Newer chemotherapies improve outcomes for some types of breast cancerCHICAGO – An updated analysis of findings from three major consecutive clinical trials of breast cancer treatment conducted over the past twenty years indicates that women who have breast cancer with lymph node involvement and estrogen-receptor negative tumors have a lower rate of recurrence and risk of death with treatment with newer chemotherapies, according to a study in the April 12 issue of JAMA.
Breast cancer estrogen-receptor status (ER – how cells respond to specific hormonal therapies) helps identify patients who benefit from endocrine therapy. With appropriate endocrine therapy, patients with ER–positive disease have substantially better prognoses as a group than do those with ER–negative disease. Evidence is accumulating that improvements in chemotherapy disproportionately benefit patients with ER–negative tumors.
Donald A. Berry, Ph.D., of the University of Texas M. D. Anderson Cancer Center, Houston, and colleagues examined whether breast cancer patients who have lymph node involvement and ER–negative tumors benefit more from recent improvements in supplemental chemotherapy than do women with ER–positive tumors treated with tamoxifen. The researchers compared disease-free and overall survival according to ER status among 6,644 patients enrolled in three consecutive randomized trials of chemotherapy conducted by the Cancer and Leukemia Group B and the U.S. Breast Cancer Intergroup. The trials compared (1): three regimens of cyclophosphamide, doxorubicin, and fluorouracil (January 1985 to April 1991); (2) three doses of doxorubicin concurrent with cyclophosphamide, with or without subsequent paclitaxel (May 1994 to April 1997); (3) sequential doxorubicin, paclitaxel, and cyclophosphamide with concurrent doxorubicin and cyclophosphamide followed by paclitaxel, and also three-week vs. two-week cycles (September 1997 to March 1999).
The researchers found that for ER–negative tumors, chemotherapy improvements reduced the relative risk of recurrence by 21 percent, 25 percent, and 23 percent in the three studies, respectively, and 55 percent comparing the lowest dose in the first study with biweekly cycles in the third study. Corresponding relative risk reductions for ER–positive tumors treated with tamoxifen were 9 percent, 12 percent, and 8 percent in the three studies, and 26 percent overall. The overall death rate reductions associated with chemotherapy improvements were 55 percent and 23 percent among ER–negative and ER–positive patients, respectively. All individual ER–negative comparisons and no ER–positive comparisons were statistically significant.

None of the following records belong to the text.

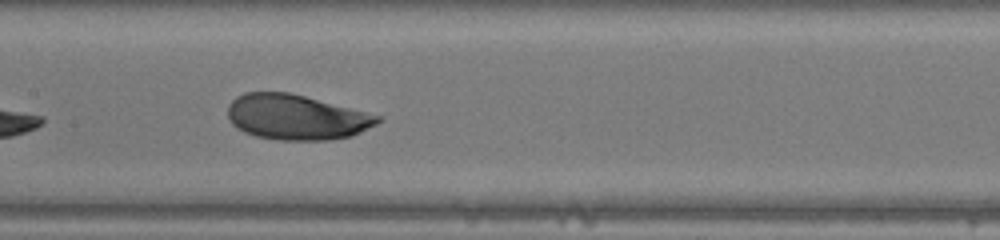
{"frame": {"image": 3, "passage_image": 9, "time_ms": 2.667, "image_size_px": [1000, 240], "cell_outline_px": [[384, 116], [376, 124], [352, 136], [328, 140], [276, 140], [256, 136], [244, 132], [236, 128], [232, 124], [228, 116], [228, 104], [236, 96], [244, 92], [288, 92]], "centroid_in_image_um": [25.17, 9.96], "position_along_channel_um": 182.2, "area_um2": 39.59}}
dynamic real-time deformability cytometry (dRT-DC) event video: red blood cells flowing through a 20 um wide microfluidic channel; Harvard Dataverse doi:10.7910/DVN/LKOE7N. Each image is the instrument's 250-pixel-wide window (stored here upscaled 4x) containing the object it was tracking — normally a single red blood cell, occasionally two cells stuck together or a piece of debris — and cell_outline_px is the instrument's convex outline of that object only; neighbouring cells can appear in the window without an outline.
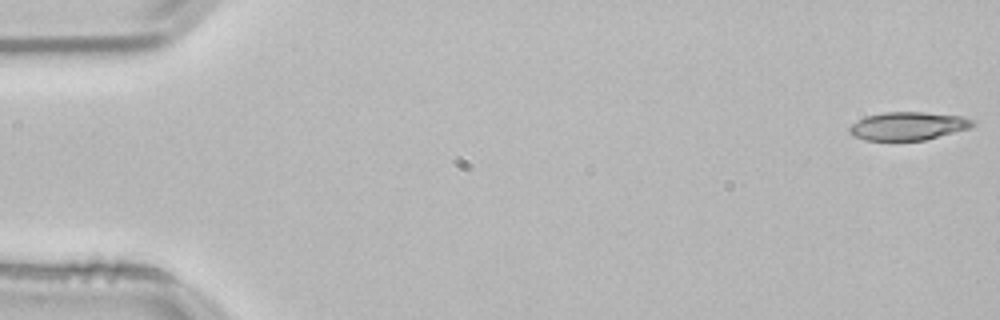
{"species": "common noctule bat (a hibernating species)", "species_latin": "Nyctalus noctula", "temperature_condition": "room temperature", "stored_images_in_passage": 53, "camera_frame_rate_fps": 3000, "um_per_image_px": 0.085, "animal": {"sex": "male", "body_mass_g": 21.5, "forearm_length_mm": 52.0}, "frame": {"image": 1, "passage_image": 1, "time_ms": 0.0, "image_size_px": [1000, 320], "cell_outline_px": [[976, 124], [972, 128], [924, 140], [864, 140], [852, 136], [848, 132], [848, 128], [852, 124], [868, 116], [884, 112], [924, 112], [960, 116], [972, 120]], "centroid_in_image_um": [77.19, 10.72], "position_along_channel_um": 7.8, "area_um2": 20.17}}
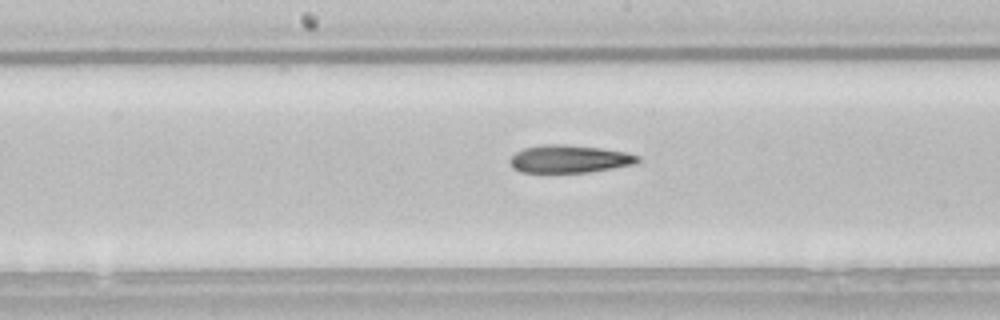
{"frame": {"image": 2, "passage_image": 27, "time_ms": 8.667, "image_size_px": [1000, 320], "cell_outline_px": [[640, 160], [636, 164], [588, 172], [520, 172], [512, 168], [512, 156], [516, 152], [524, 148], [540, 144], [564, 144], [600, 148], [624, 152], [640, 156]], "centroid_in_image_um": [48.4, 13.5], "position_along_channel_um": 199.8, "area_um2": 20.52}}
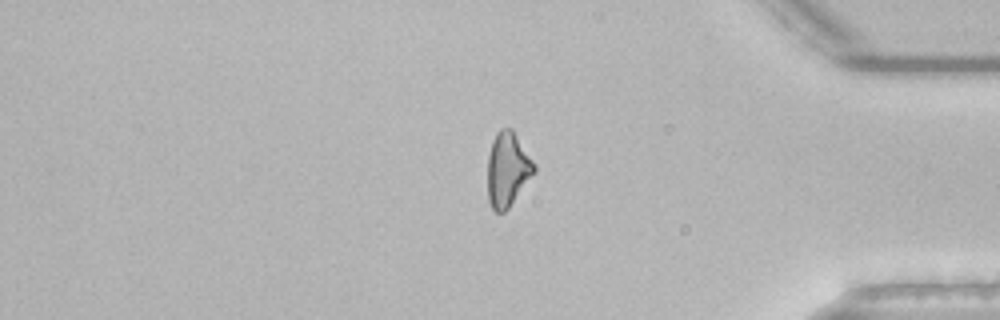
{"frame": {"image": 3, "passage_image": 44, "time_ms": 14.333, "image_size_px": [1000, 320], "cell_outline_px": [[536, 172], [508, 208], [504, 212], [496, 212], [492, 208], [488, 200], [488, 156], [492, 140], [496, 132], [500, 128], [512, 128], [536, 164]], "centroid_in_image_um": [43.16, 14.38], "position_along_channel_um": 392.0, "area_um2": 20.35}, "authors_computed_cell_mechanics": {"area_um2": 20.6924, "velocity_mm_per_s": 3.8484, "shape_relaxation_time_tau1_ms": null, "shape_relaxation_time_tau2_ms": 5.0443, "deformation_change_tau1": null, "deformation_change_tau2": 0.1655}}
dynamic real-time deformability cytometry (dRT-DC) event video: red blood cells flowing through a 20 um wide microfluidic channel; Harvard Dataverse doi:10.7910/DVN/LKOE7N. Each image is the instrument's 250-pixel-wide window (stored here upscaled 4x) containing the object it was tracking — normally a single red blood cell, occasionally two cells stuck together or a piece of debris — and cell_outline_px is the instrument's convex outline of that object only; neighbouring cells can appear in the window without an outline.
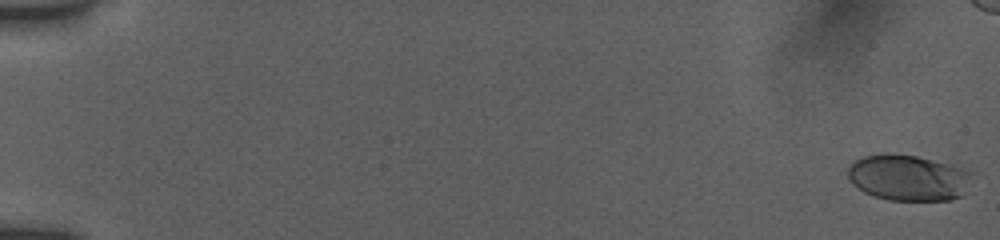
{"species": "human", "species_latin": "Homo sapiens", "temperature_condition": "room temperature", "stored_images_in_passage": 64, "camera_frame_rate_fps": 3000, "um_per_image_px": 0.085, "donor": {"sex": "female"}, "frame": {"image": 1, "passage_image": 1, "time_ms": 0.0, "image_size_px": [1000, 240], "cell_outline_px": [[972, 172], [964, 196], [952, 200], [888, 200], [864, 192], [852, 184], [848, 176], [848, 168], [856, 160], [864, 156], [884, 152], [888, 152], [916, 156], [948, 164]], "centroid_in_image_um": [77.19, 15.11], "position_along_channel_um": 7.8, "area_um2": 33.23}}
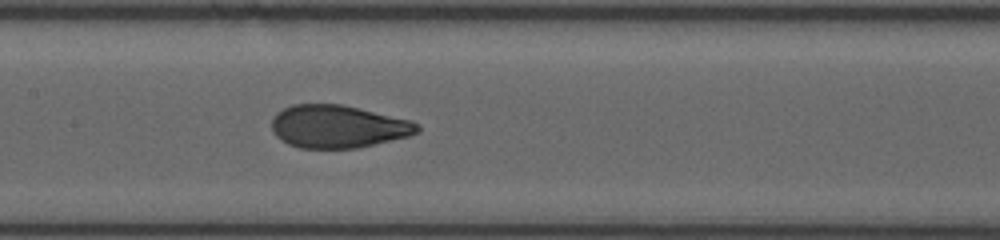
{"frame": {"image": 2, "passage_image": 40, "time_ms": 9.333, "image_size_px": [1000, 240], "cell_outline_px": [[420, 132], [408, 136], [356, 148], [300, 148], [288, 144], [280, 140], [272, 132], [272, 120], [276, 112], [292, 104], [344, 104], [412, 120], [420, 124]], "centroid_in_image_um": [28.73, 10.74], "position_along_channel_um": 178.7, "area_um2": 36.59}}
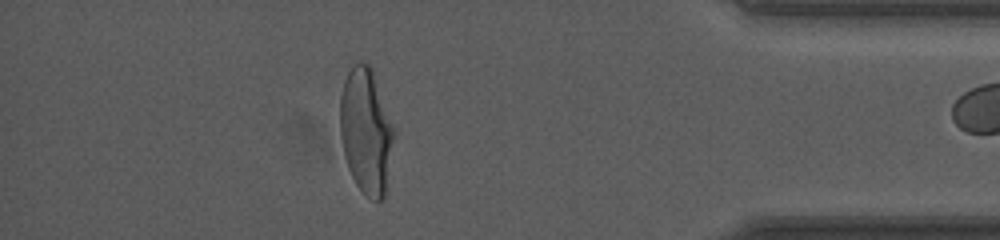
{"frame": {"image": 3, "passage_image": 63, "time_ms": 16.0, "image_size_px": [1000, 240], "cell_outline_px": [[396, 136], [384, 196], [380, 200], [372, 200], [356, 184], [348, 168], [344, 156], [340, 136], [340, 96], [344, 80], [352, 64], [356, 60], [360, 60], [368, 64], [372, 68], [396, 128]], "centroid_in_image_um": [31.14, 11.08], "position_along_channel_um": 404.1, "area_um2": 40.23}, "authors_computed_cell_mechanics": {"area_um2": 36.414, "velocity_mm_per_s": 3.867, "shape_relaxation_time_tau1_ms": 5.3183, "shape_relaxation_time_tau2_ms": 0.6748, "deformation_change_tau1": 0.2264, "deformation_change_tau2": 0.0674}}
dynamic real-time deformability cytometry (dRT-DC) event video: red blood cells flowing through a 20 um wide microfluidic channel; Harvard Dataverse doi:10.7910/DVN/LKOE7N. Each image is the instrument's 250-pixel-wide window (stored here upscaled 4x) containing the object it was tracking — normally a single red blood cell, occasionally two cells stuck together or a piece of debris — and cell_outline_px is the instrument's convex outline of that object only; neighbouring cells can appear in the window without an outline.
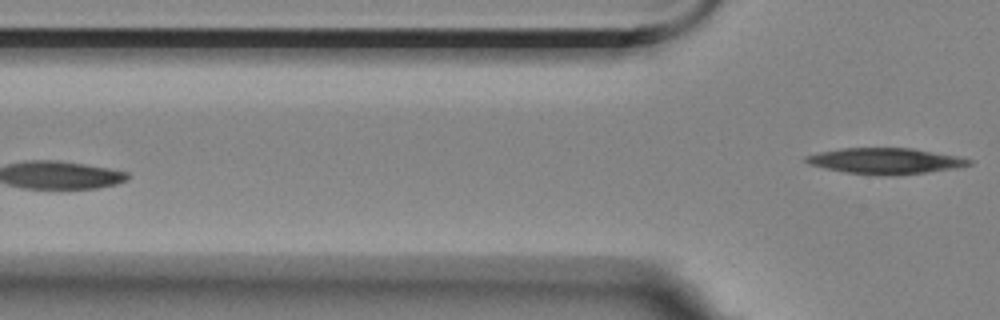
{"species": "Egyptian fruit bat (a non-hibernating species)", "species_latin": "Rousettus aegyptiacus", "temperature_condition": "room temperature", "stored_images_in_passage": 5, "camera_frame_rate_fps": 3000, "um_per_image_px": 0.085, "animal": {"sex": "female"}, "frame": {"image": 1, "passage_image": 5, "time_ms": 4.667, "image_size_px": [1000, 320], "cell_outline_px": [[972, 164], [956, 168], [928, 172], [892, 176], [884, 176], [844, 172], [824, 168], [808, 164], [804, 160], [804, 156], [820, 152], [840, 148], [912, 148], [960, 156], [972, 160]], "centroid_in_image_um": [75.27, 13.68], "position_along_channel_um": 50.5, "area_um2": 24.85}}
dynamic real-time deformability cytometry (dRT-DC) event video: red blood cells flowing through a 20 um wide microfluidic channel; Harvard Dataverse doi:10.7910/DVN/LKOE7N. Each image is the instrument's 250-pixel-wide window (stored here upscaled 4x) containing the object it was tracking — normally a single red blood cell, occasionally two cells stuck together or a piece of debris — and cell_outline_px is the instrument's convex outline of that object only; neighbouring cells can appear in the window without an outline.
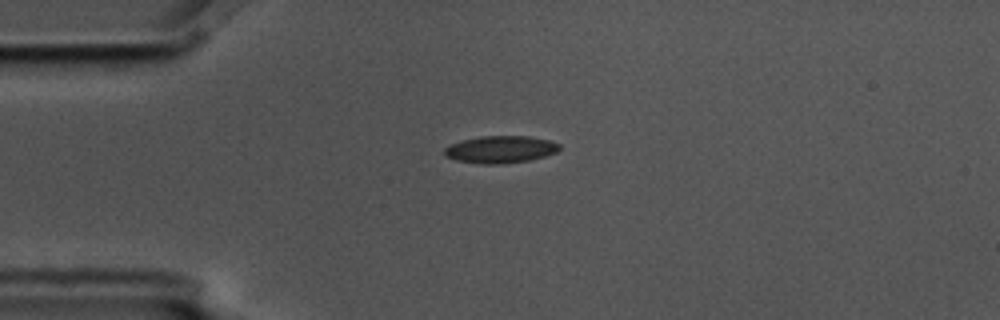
{"species": "common noctule bat (a hibernating species)", "species_latin": "Nyctalus noctula", "temperature_condition": "cold", "stored_images_in_passage": 3, "camera_frame_rate_fps": 3000, "um_per_image_px": 0.085, "animal": {"sex": "male", "body_mass_g": 17.5, "forearm_length_mm": 52.3}, "frame": {"image": 1, "passage_image": 1, "time_ms": 0.0, "image_size_px": [1000, 320], "cell_outline_px": [[560, 148], [556, 152], [544, 156], [528, 160], [500, 164], [480, 164], [456, 160], [444, 156], [444, 148], [452, 144], [464, 140], [480, 136], [528, 136], [548, 140], [560, 144]], "centroid_in_image_um": [42.52, 12.7], "position_along_channel_um": 42.5, "area_um2": 18.09}}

The absolute improvement in five-year disease-free survival was 22.8 percent for ER–negative patients, as compared with 7.0 percent for ER–positive patients, and the difference for overall survival was an improvement of 16.7 percent for ER–negative patients vs. 4.0 percent for ER–positive patients.
"Our study has two substantive clinical implications. First, although patients with ER–positive breast tumors may reasonably opt for chemotherapy, they should recognize that the benefits are not great as compared with those for patients with ER–negative disease. The benefits of intensive and extensive chemotherapy for unselected patients who have ER–positive disease treated with tamoxifen are modest at best. Whether such patients should opt for chemotherapy will depend on their attitudes toward the associated negative sequelae. In the years ahead, it is likely that we will have better predictors that will allow clinicians to determine which patients with ER–positive disease truly benefit from the addition of chemotherapy."
"Second, with advances in chemotherapy, patients with ER–negative tumors have had sequentially improved outcomes and their prognoses now approach those of optimally treated patients with ER–positive disease. For patients with ER–negative disease, the overall disease-free survival and overall survival benefits of modern intensive and extensive chemotherapy considered in our study are substantial," the author conclude.
(JAMA. 2006;295:1658-1667. Available pre-embargo to the media at www.jamamedia.org)
Editor's Note: This study was supported in part by a grant from the National Cancer Institute to the Cancer and Leukemia Group B. For the financial disclosures of the authors, please see the JAMA article.